**EXERCISE OBJECTIVE:**
Filter out all lines without the word "adjacency" from the data below, please, and copy the rest.

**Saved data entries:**
──────────

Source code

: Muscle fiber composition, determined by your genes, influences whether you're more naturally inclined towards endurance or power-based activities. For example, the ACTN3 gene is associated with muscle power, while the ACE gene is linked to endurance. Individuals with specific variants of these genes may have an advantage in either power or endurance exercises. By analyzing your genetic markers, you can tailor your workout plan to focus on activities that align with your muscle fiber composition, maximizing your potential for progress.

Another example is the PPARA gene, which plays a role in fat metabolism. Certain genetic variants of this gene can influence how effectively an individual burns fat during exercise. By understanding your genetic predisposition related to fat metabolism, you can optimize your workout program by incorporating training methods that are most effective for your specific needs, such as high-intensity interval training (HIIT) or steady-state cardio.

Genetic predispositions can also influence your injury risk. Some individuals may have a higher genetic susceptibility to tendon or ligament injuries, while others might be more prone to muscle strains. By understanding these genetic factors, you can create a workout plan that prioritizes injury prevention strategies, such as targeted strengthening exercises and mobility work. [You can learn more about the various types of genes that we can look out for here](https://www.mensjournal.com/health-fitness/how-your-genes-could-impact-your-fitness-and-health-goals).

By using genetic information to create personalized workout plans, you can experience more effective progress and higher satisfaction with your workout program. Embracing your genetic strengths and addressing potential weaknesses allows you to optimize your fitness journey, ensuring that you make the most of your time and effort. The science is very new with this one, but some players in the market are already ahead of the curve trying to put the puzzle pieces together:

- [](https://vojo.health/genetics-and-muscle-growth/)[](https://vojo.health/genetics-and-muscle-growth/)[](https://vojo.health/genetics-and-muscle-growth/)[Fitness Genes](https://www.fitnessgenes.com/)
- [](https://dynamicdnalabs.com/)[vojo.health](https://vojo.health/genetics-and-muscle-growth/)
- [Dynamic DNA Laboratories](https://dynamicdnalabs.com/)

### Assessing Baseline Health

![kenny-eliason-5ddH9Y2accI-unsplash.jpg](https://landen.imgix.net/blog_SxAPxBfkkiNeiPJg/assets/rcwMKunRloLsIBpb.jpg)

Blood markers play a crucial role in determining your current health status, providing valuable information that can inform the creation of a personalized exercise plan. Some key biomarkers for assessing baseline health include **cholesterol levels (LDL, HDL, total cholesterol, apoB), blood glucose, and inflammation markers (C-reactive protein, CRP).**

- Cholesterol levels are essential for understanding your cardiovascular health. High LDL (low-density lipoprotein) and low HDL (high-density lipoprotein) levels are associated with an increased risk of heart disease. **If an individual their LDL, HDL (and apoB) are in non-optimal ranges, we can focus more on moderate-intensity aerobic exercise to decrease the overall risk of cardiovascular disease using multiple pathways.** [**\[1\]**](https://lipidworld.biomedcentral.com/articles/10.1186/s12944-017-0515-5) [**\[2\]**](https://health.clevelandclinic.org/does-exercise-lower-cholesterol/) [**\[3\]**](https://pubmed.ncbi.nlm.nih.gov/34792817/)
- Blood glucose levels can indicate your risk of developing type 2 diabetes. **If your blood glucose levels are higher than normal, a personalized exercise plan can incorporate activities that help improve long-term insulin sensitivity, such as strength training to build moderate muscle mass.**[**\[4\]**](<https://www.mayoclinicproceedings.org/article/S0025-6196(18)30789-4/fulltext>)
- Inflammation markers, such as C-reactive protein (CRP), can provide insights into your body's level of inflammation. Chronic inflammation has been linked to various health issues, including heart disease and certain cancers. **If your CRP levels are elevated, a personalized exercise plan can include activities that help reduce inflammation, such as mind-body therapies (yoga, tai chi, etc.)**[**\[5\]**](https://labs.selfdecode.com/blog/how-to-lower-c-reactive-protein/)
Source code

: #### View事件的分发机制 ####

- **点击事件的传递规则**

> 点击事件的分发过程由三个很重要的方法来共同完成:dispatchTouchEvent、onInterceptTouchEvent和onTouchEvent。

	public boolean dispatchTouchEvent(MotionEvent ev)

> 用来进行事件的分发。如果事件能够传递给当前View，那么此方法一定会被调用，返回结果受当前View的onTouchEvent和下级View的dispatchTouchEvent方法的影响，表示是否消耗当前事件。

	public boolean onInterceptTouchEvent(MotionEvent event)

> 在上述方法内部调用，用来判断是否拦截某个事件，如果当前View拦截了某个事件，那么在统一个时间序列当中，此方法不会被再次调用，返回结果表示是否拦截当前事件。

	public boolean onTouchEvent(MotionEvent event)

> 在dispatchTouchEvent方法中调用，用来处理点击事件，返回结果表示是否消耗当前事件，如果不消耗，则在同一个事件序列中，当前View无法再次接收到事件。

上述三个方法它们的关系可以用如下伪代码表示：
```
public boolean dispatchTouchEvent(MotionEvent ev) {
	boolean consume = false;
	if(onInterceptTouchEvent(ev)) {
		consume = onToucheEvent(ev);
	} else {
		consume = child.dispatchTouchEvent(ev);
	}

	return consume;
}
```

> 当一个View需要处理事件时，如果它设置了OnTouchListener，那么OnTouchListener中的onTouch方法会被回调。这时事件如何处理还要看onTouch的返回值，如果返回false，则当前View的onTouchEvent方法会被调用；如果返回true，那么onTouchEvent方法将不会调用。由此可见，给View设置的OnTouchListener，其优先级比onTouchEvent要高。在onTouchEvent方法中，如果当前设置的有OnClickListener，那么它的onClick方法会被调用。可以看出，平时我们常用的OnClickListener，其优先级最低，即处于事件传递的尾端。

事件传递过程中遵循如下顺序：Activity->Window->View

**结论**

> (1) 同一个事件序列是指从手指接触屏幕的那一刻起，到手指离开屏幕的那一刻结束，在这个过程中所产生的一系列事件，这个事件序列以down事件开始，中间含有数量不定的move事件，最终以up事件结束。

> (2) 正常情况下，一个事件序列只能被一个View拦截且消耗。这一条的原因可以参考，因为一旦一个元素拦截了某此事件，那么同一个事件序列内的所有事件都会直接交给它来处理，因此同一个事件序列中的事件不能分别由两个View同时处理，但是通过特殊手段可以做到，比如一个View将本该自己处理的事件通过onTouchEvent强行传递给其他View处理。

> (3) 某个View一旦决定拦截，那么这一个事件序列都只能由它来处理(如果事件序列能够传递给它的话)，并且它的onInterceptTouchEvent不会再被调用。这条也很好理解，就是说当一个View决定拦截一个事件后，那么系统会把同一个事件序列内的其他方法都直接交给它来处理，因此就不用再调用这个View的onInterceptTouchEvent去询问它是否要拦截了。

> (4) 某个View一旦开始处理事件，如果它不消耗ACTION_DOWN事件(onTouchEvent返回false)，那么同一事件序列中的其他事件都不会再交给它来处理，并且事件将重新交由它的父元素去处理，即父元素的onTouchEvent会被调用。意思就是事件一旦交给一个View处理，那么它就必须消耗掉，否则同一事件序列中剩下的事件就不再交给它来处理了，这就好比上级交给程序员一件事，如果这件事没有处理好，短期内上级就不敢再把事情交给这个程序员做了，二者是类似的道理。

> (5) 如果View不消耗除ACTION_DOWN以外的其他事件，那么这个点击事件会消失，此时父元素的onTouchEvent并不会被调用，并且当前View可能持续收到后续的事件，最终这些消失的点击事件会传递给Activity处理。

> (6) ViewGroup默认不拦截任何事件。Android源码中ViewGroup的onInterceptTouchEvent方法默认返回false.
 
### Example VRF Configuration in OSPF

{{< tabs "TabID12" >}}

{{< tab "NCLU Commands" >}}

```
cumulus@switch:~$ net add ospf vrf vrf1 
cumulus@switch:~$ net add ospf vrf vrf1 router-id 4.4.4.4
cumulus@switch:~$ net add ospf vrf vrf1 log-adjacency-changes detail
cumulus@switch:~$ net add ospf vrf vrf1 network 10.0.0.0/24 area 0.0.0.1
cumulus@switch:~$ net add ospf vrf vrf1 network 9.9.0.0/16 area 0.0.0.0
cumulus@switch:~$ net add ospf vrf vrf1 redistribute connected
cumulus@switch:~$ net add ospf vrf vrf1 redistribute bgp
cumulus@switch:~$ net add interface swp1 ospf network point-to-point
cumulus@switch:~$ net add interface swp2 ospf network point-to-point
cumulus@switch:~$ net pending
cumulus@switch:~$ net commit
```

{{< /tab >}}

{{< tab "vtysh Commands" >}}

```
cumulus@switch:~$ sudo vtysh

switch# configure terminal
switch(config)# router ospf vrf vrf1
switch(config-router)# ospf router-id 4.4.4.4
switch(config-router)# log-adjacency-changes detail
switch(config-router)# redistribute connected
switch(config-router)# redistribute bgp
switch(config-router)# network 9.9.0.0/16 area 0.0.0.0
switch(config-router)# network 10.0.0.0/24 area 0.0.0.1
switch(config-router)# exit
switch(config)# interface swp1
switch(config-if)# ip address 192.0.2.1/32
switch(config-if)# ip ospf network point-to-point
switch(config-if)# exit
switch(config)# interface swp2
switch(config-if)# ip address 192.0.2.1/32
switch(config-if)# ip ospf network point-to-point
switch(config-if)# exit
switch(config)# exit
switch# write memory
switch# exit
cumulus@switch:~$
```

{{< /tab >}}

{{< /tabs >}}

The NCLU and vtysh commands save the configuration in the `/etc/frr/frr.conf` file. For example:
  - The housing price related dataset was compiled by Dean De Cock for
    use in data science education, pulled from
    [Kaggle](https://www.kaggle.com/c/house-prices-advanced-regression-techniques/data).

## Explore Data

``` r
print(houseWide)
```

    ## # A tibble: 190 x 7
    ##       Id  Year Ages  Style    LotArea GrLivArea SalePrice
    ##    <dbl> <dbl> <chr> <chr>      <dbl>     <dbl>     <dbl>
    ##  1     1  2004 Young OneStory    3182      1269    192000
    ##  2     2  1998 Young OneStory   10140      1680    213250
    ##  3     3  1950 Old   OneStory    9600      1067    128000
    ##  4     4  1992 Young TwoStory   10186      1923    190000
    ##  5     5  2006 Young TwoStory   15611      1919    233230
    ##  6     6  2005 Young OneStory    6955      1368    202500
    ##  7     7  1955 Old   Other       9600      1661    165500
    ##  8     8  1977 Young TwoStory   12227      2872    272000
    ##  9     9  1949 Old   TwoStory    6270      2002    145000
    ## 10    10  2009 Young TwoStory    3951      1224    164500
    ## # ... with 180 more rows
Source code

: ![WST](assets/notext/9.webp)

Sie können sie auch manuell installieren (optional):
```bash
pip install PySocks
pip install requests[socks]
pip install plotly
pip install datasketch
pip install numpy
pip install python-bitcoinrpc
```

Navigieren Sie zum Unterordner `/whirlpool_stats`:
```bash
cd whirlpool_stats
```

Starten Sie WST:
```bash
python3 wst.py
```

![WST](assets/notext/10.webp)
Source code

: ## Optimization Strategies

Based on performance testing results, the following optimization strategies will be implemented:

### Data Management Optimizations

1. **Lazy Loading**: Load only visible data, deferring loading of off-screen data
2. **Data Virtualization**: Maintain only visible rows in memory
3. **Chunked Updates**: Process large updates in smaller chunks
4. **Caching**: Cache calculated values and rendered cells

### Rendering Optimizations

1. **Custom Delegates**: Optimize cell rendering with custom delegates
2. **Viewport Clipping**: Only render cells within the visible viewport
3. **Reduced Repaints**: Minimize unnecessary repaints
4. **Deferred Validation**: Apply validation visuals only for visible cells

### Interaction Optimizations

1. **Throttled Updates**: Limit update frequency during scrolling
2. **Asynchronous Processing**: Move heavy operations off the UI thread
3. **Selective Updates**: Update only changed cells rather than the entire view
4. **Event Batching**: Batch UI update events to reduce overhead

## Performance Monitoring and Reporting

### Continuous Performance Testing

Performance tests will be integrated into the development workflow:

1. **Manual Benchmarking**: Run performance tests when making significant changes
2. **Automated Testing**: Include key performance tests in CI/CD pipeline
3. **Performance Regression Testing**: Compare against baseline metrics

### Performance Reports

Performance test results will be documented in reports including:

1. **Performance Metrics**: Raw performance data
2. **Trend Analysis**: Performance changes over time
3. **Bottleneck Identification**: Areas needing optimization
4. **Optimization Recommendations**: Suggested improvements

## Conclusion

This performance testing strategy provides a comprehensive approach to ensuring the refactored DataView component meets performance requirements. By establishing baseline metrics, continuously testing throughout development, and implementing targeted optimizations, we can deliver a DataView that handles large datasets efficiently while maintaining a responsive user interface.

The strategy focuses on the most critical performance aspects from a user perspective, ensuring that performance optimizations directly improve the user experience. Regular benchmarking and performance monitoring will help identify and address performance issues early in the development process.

──────────

**REPLY:**
cumulus@switch:~$ net add ospf vrf vrf1 log-adjacency-changes detail
switch(config-router)# log-adjacency-changes detail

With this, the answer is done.